The one constant in real-world perception and planning is uncertainty. Robots perceive the world indirectly through imperfect sensors like cameras and LIDAR, and plan using imperfect models of their own dynamics. Machine learning models are constrained by limited training data and imperfect model classes. Robust intelligent systems must be able to accurate estimate their own uncertainty—they must know what they do not know.
Accurately quantifying uncertainty in real time for complex continuous systems is difficult. In this body of work we show that the computationally simple framework of generalized kernel estimation demonstrates good empirical performance and has strong theoretical guarantees. We store a sequence of observed input-output pairs for a system like a controller, mapping system, state estimator, or planner. At runtime, given a new input, we build a model of the distribution of outputs corresponding to similar inputs. By considering a restricted class of output distributions (the exponential family), this inference problem can be solved in time logarithmic in the number of training examples, allowing us to scale to very large data sets.

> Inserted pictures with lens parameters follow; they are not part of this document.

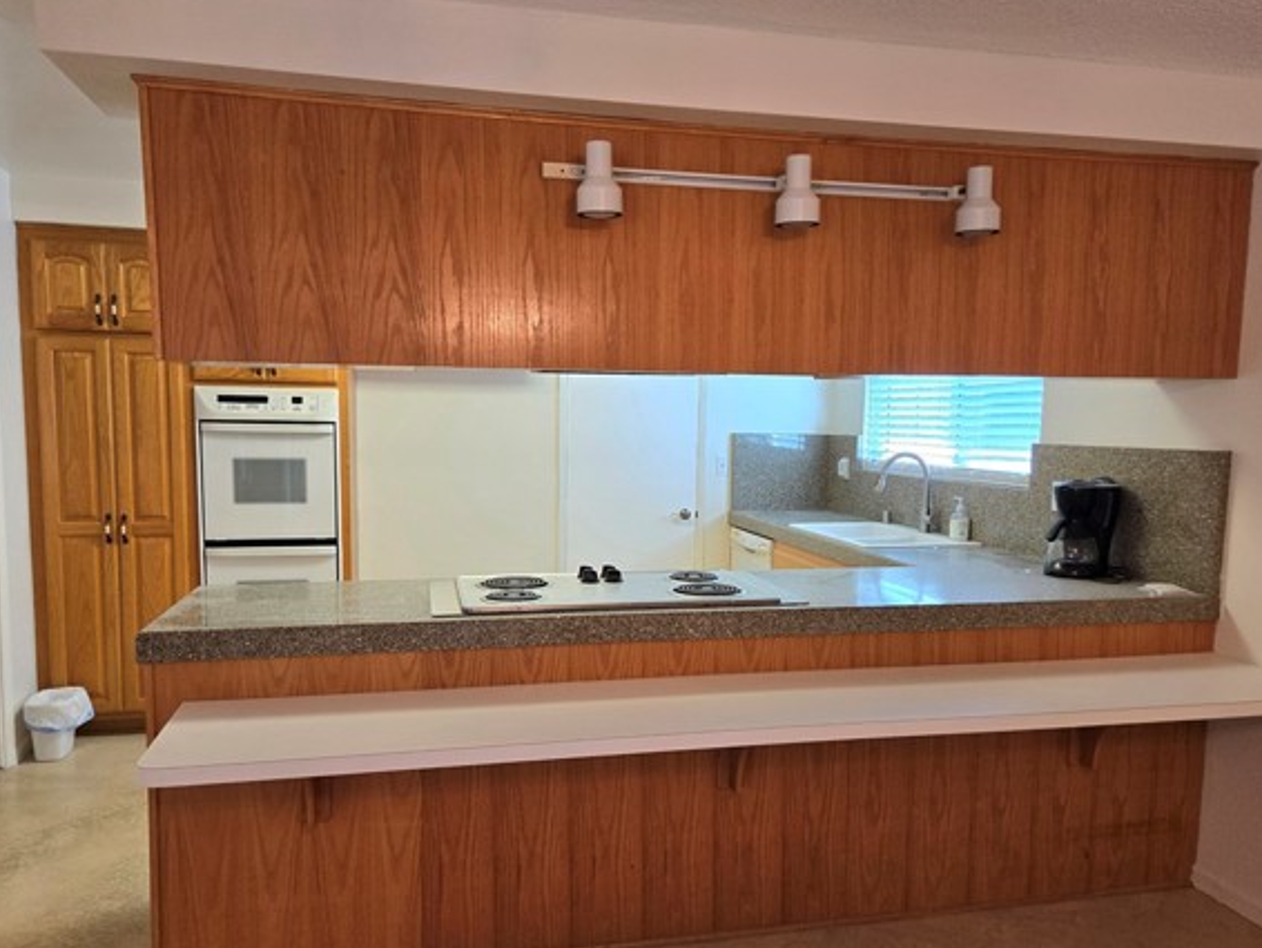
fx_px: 948
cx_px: 631
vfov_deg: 53.0
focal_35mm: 26
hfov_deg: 67.3
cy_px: 520
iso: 200
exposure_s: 1/120
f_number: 1.8
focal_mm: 5.4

We show this technique can be used to estimate the covariance of the velocity estimated from laser scan-matching and VIO systems, leading to more robust and accurate state estimates; the distribution over reprojection error in a stereo odometry systems, improving the accuracy of feature tracking; and the probability a motion plan will result in collision in an unknown map, leading to faster navigation. We also show that this learning can be done without ground truth, i.e. without knowing the true output corresponding to each training input, and that we can combine this technique with recent advances in deep learning to model more complex phenomena. For example, we can dynamically decide if a frame in a video stream is likely to lead to poor tracking, perhaps because of the presence of moving objects.